Photography floods the walls of the Ross Art Museum, presenting a new exhibit that displays a tension between accuracy and uncertainty within a picture.
“Double Take: Precision & Ambiguity in the Photograph” provides viewers with an abstract experience by going against the traditional sense of a photograph. The exhibit began on Oct. 18 and will be on display until Dec. 13.
Photographs have always been known to give a sense of reality to viewers, but the techniques displayed by the photographers show a contrasting objective.
The basis of the photos implicates a scene or a subject. Most are constructed or framed to resemble something else. There are other techniques that the photographers use such as manipulating light and shutter effects which lead to complicating the viewer’s sense of reality.
For example, “Double Take” exhibits Harold Edgerton’s “Bullet Through Apple,” in which a bullet pierces an apple and creates a surrealistic scene that is more “real” than what a viewer would see without a camera.

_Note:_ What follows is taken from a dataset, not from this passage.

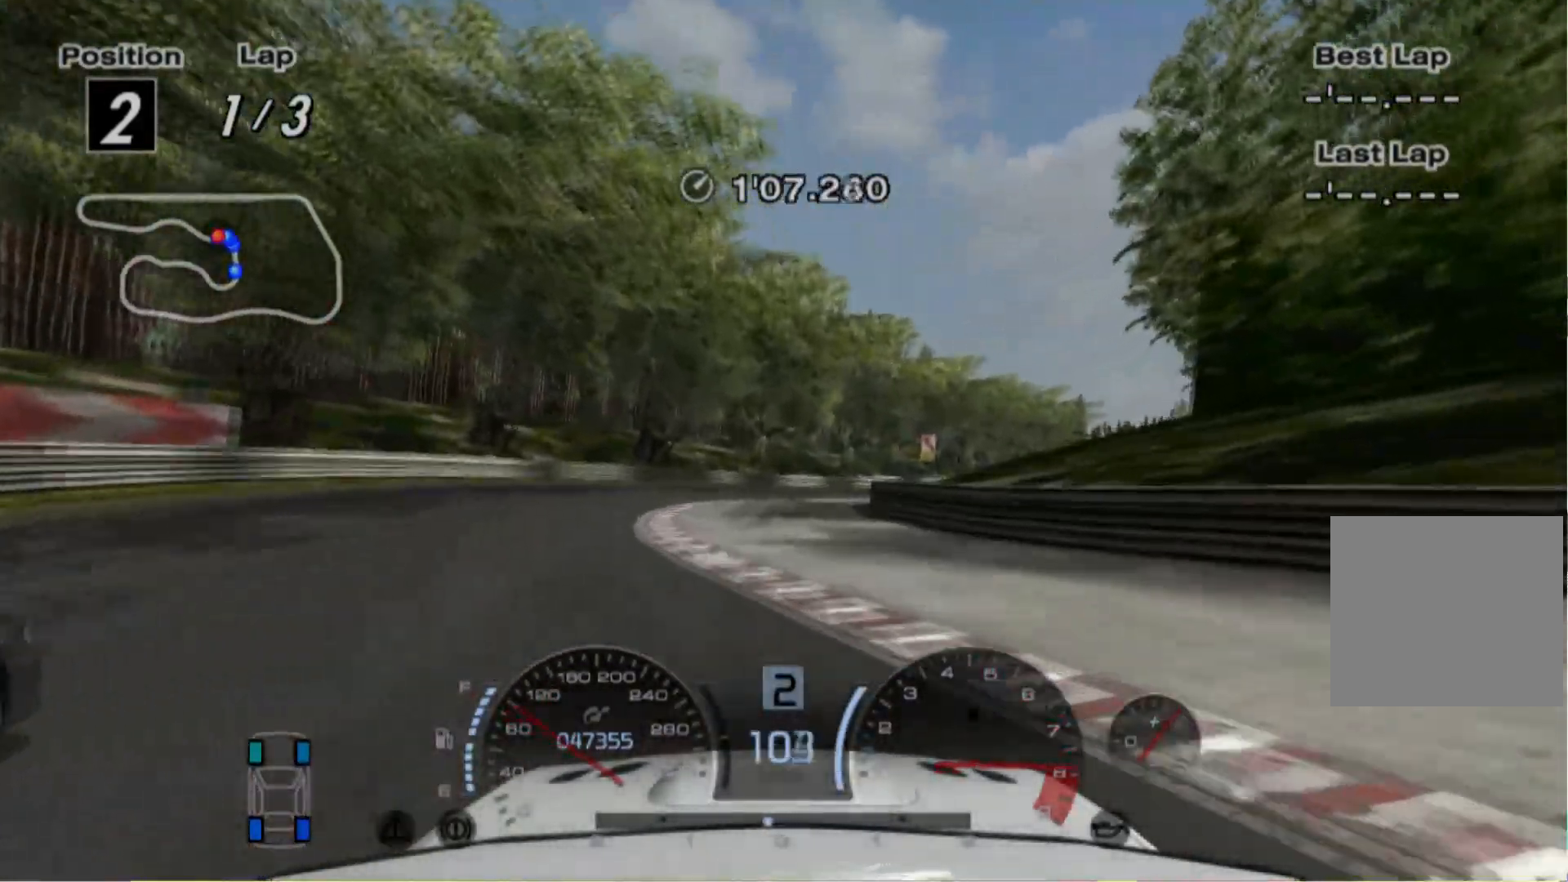
{"buttons": ["R2"], "left_stick": "right", "events": [[320, "A", "down"], [420, "A", "up"], [480, "left_stick", "right"]]}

The photographs range in dates from early 20th century to early 21st century, with a common historical theme.
Although the exhibit has only been open for two days, there has already been positive feedback. Aimee Duckworth, a sophomore at OWU, voiced her experience after viewing “Double Take”.
“I really liked the pictures at the Ross because they represent that things in life are more than about what meets the eye,” Duckworth said. “It also made me think about how things in the world can be perceived differently for any individual and I find that very intriguing.”

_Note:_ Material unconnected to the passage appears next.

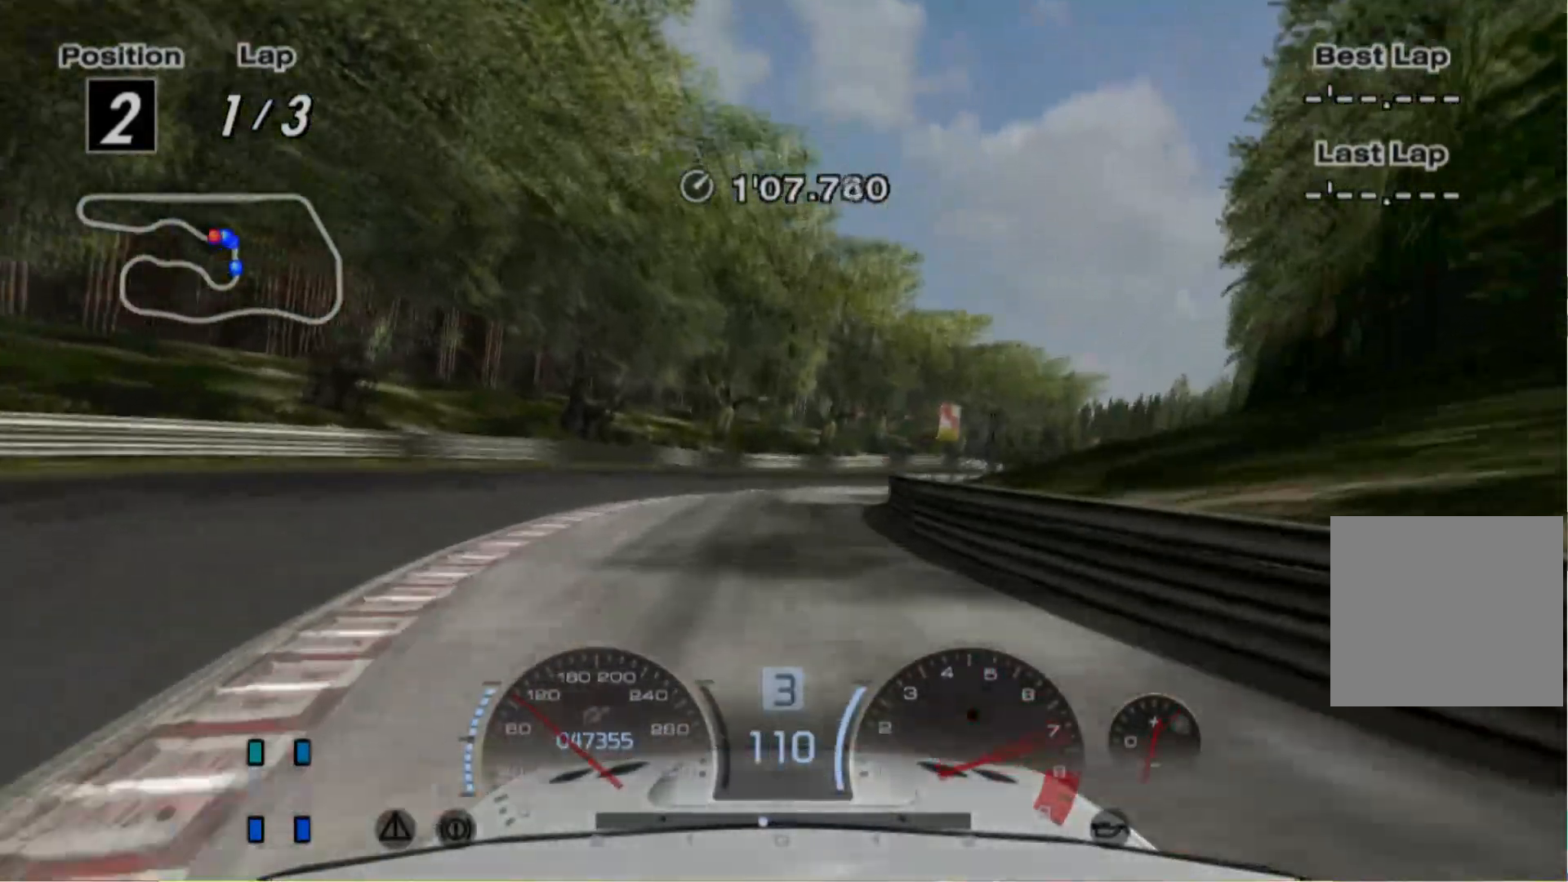
{"buttons": ["R2"], "left_stick": "right", "events": []}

Tammy Wallace, assistant director of the Ross, explained her excitement for the exhibit and why it was chosen to be displayed.
“The exhibit is faculty curated by Jeffrey Nilan, who is a professor of photography here at OWU. There was a collaboration between the photography department and English department to interact both departments and show viewers both sides of the spectrum,” Wallace said.
Furthermore, the museum label states how Nilan grouped the images by formal properties, encouraging viewers to discover the elements that connect the groups. The exhibit provides a challenge to consider the sense of artistry that was crucial to the capture of these photos.